Document excerpt:
....................
That's not the only exercise apparel he sports, either.  Here he is in a dark hooded track suit with white stripe:

Smart wardrobe choices by Obata really help sell Light as a smart, fashionable young man.  Like this nicely detailed western shirt, complete with contrasting yoke and piping:

Or this ribbed half-zip mock-neck sweater:

My favorite outfit of his comes late in the series, partly because I just like it, and partly because so much attention is paid to the way people wear clothes a little differently in different contexts.  In the airport, he wears it all tucked-in and buttoned-up, with jacket:

Once he's ensconced at his destination, he loses the jacket, pulls it out, and loosens buttons at top, bottom, and cuffs:


This was a fun post to put together.  I may do similar ones for Misa and another character or two, all of whom are supplied by Obata with just as meticulously detailed wardrobes as Light.

5 comments:

Anonymous said...

I enjoyed seeing that. The detail is very impressive.

Please do one for one of the female characters as well; I'd be interested to see if the same detail is carried over.

RF said...

Enjoyed the post, and writing a giant comment, as I always latch on to costume in manga...

Yes, Obata is a great costume designer, unique among the shounen mangaka I've read. I've seen plenty of showy, cool designs, but very little of this kind of relatively subtle attention to what characters wear and what it says about them. (Hiroaki Samura's Blade of the Immortal is one of the few series that measures up; his outfits are totally implausible and flamboyant, but it all makes sense in the context of the characters and their world.)
....................
Records shown:
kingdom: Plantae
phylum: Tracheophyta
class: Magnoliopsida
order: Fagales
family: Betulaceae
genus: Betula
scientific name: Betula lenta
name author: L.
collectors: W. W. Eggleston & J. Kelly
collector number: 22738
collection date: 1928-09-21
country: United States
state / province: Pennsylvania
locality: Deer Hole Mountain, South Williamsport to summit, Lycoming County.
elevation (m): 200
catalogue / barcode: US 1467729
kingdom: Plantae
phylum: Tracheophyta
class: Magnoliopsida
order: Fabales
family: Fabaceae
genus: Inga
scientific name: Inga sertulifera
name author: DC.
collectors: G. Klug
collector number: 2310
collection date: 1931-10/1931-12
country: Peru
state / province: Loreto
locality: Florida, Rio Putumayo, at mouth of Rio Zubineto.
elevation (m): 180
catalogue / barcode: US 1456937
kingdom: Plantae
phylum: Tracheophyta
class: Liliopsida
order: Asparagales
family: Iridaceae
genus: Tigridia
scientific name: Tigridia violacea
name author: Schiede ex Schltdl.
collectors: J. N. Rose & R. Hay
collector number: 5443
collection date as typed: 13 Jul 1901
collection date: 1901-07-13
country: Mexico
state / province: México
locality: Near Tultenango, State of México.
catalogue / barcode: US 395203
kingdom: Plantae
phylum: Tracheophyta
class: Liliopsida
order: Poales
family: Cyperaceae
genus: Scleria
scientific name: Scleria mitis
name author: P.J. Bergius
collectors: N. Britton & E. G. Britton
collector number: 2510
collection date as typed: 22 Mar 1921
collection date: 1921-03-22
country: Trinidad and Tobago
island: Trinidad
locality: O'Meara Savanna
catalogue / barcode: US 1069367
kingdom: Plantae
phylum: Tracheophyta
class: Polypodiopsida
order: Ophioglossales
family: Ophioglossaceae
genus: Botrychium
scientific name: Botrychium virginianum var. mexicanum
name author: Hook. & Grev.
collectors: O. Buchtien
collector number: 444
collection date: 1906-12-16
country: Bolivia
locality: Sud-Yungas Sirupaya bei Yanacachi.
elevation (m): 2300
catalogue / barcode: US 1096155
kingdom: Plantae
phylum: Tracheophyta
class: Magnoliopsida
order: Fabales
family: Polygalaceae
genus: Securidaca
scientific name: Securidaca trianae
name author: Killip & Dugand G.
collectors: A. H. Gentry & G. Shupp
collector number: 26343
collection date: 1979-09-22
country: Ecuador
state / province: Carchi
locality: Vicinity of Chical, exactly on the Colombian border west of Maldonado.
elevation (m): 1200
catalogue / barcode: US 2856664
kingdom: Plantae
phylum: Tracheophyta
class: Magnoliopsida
....................
Exercise objective: Revise the post about Light's wardrobe from the words "Once he's ensconced" through the words "is very impressive.", replacing "jacket" with "coat". The items have no connection to the text.

Answer box:
Once he's ensconced at his destination, he loses the coat, pulls it out, and loosens buttons at top, bottom, and cuffs:


This was a fun post to put together.  I may do similar ones for Misa and another character or two, all of whom are supplied by Obata with just as meticulously detailed wardrobes as Light.

5 comments:

Anonymous said...

I enjoyed seeing that. The detail is very impressive.